» **TASK REQUIREMENTS**
Before doing anything else, copy the entries below exactly.

Saved data entries
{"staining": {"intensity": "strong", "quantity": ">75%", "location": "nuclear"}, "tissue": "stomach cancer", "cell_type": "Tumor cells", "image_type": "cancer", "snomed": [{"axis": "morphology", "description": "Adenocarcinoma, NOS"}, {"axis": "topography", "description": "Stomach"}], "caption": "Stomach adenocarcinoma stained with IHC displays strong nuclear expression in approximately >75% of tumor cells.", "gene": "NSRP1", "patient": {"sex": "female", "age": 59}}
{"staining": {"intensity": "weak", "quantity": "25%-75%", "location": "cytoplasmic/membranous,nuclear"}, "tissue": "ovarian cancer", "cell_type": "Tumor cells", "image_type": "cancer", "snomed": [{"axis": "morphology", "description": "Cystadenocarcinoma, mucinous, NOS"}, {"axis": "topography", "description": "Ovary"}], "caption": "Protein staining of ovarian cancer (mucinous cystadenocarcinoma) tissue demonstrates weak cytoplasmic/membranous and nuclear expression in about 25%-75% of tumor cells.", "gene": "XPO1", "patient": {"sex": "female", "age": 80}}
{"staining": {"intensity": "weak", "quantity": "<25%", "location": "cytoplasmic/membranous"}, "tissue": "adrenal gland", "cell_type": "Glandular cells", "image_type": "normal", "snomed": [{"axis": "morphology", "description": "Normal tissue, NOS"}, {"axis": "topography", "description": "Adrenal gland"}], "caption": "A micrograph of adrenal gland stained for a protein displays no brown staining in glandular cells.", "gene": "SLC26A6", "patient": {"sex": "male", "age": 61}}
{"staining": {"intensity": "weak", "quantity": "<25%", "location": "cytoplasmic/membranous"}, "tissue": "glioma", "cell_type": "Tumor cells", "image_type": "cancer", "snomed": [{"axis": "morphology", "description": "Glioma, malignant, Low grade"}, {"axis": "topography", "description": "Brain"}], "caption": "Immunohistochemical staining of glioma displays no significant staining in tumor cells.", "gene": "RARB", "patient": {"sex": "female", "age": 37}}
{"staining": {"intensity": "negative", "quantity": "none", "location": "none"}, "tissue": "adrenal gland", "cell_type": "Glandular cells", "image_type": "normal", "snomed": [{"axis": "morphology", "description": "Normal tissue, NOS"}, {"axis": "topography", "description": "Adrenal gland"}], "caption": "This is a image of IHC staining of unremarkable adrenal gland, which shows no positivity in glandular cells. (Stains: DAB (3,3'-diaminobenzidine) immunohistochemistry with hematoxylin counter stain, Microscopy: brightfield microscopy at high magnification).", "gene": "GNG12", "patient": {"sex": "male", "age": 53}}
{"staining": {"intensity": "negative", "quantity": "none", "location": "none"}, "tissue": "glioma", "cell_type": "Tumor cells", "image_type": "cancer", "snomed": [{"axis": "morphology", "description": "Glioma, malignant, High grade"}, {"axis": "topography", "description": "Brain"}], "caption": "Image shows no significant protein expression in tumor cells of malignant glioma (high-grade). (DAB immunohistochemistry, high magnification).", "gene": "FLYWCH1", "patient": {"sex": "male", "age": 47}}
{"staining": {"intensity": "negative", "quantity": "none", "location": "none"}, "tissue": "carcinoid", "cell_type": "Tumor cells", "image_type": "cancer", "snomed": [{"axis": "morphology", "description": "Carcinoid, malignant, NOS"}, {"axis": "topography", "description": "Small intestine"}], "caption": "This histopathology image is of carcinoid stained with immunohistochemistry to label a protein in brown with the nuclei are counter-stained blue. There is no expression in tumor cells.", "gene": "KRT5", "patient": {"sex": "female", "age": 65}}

» **EXERCISE OUTPUT**
{"staining": {"intensity": "strong", "quantity": ">75%", "location": "nuclear"}, "tissue": "stomach cancer", "cell_type": "Tumor cells", "image_type": "cancer", "snomed": [{"axis": "morphology", "description": "Adenocarcinoma, NOS"}, {"axis": "topography", "description": "Stomach"}], "caption": "Stomach adenocarcinoma stained with IHC displays strong nuclear expression in approximately >75% of tumor cells.", "gene": "NSRP1", "patient": {"sex": "female", "age": 59}}
{"staining": {"intensity": "weak", "quantity": "25%-75%", "location": "cytoplasmic/membranous,nuclear"}, "tissue": "ovarian cancer", "cell_type": "Tumor cells", "image_type": "cancer", "snomed": [{"axis": "morphology", "description": "Cystadenocarcinoma, mucinous, NOS"}, {"axis": "topography", "description": "Ovary"}], "caption": "Protein staining of ovarian cancer (mucinous cystadenocarcinoma) tissue demonstrates weak cytoplasmic/membranous and nuclear expression in about 25%-75% of tumor cells.", "gene": "XPO1", "patient": {"sex": "female", "age": 80}}
{"staining": {"intensity": "weak", "quantity": "<25%", "location": "cytoplasmic/membranous"}, "tissue": "adrenal gland", "cell_type": "Glandular cells", "image_type": "normal", "snomed": [{"axis": "morphology", "description": "Normal tissue, NOS"}, {"axis": "topography", "description": "Adrenal gland"}], "caption": "A micrograph of adrenal gland stained for a protein displays no brown staining in glandular cells.", "gene": "SLC26A6", "patient": {"sex": "male", "age": 61}}
{"staining": {"intensity": "weak", "quantity": "<25%", "location": "cytoplasmic/membranous"}, "tissue": "glioma", "cell_type": "Tumor cells", "image_type": "cancer", "snomed": [{"axis": "morphology", "description": "Glioma, malignant, Low grade"}, {"axis": "topography", "description": "Brain"}], "caption": "Immunohistochemical staining of glioma displays no significant staining in tumor cells.", "gene": "RARB", "patient": {"sex": "female", "age": 37}}
{"staining": {"intensity": "negative", "quantity": "none", "location": "none"}, "tissue": "adrenal gland", "cell_type": "Glandular cells", "image_type": "normal", "snomed": [{"axis": "morphology", "description": "Normal tissue, NOS"}, {"axis": "topography", "description": "Adrenal gland"}], "caption": "This is a image of IHC staining of unremarkable adrenal gland, which shows no positivity in glandular cells. (Stains: DAB (3,3'-diaminobenzidine) immunohistochemistry with hematoxylin counter stain, Microscopy: brightfield microscopy at high magnification).", "gene": "GNG12", "patient": {"sex": "male", "age": 53}}
{"staining": {"intensity": "negative", "quantity": "none", "location": "none"}, "tissue": "glioma", "cell_type": "Tumor cells", "image_type": "cancer", "snomed": [{"axis": "morphology", "description": "Glioma, malignant, High grade"}, {"axis": "topography", "description": "Brain"}], "caption": "Image shows no significant protein expression in tumor cells of malignant glioma (high-grade). (DAB immunohistochemistry, high magnification).", "gene": "FLYWCH1", "patient": {"sex": "male", "age": 47}}
{"staining": {"intensity": "negative", "quantity": "none", "location": "none"}, "tissue": "carcinoid", "cell_type": "Tumor cells", "image_type": "cancer", "snomed": [{"axis": "morphology", "description": "Carcinoid, malignant, NOS"}, {"axis": "topography", "description": "Small intestine"}], "caption": "This histopathology image is of carcinoid stained with immunohistochemistry to label a protein in brown with the nuclei are counter-stained blue. There is no expression in tumor cells.", "gene": "KRT5", "patient": {"sex": "female", "age": 65}}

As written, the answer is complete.